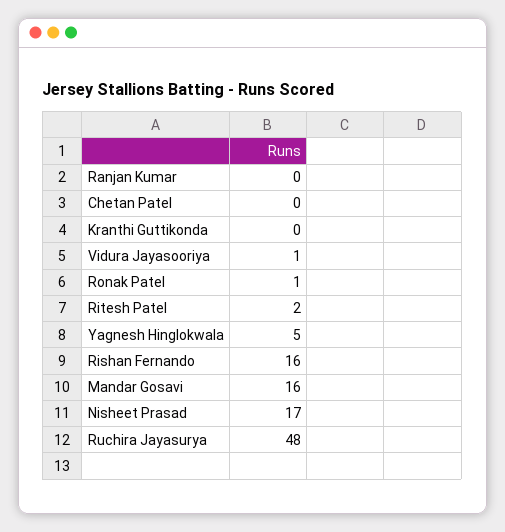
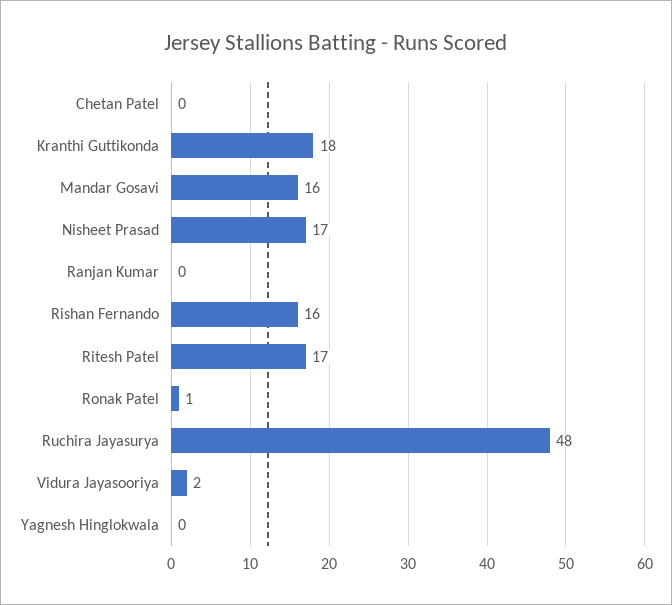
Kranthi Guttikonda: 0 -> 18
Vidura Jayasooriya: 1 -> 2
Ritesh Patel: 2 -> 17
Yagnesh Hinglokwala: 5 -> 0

------------------------------------

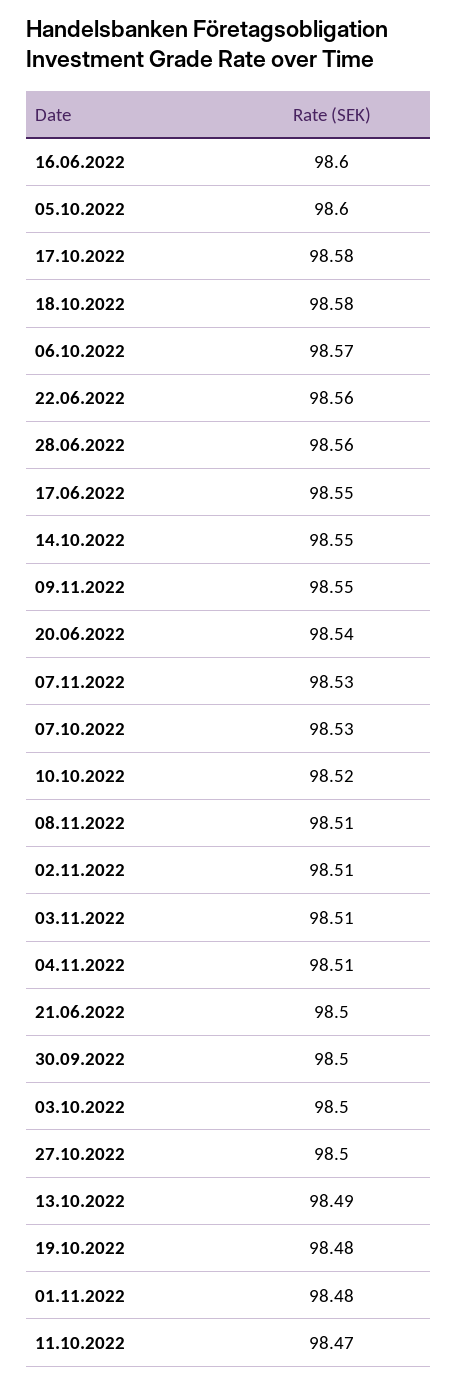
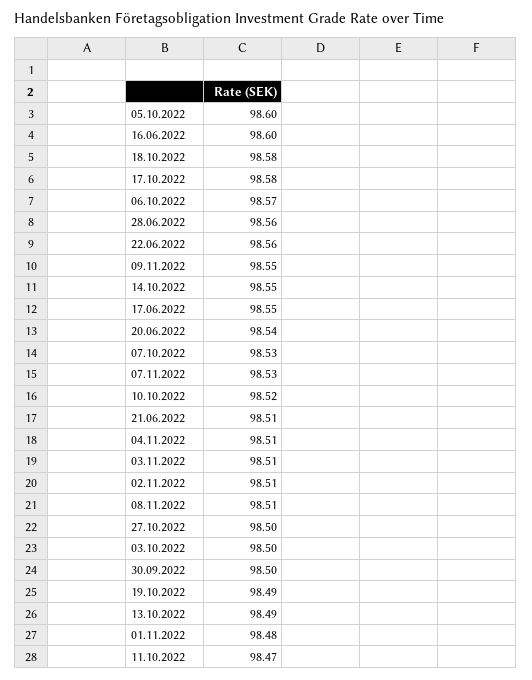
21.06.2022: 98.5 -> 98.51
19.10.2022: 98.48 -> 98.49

------------------------------------

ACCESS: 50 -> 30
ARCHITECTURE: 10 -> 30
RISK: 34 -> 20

------------------------------------

Give back, unchanged, the run of lines in the listing above that begins at the line containing "Kranthi Guttikonda: 0 -> 18" and ends at the line containing "Yagnesh Hinglokwala: 5 -> 0", both included.

Kranthi Guttikonda: 0 -> 18
Vidura Jayasooriya: 1 -> 2
Ritesh Patel: 2 -> 17
Yagnesh Hinglokwala: 5 -> 0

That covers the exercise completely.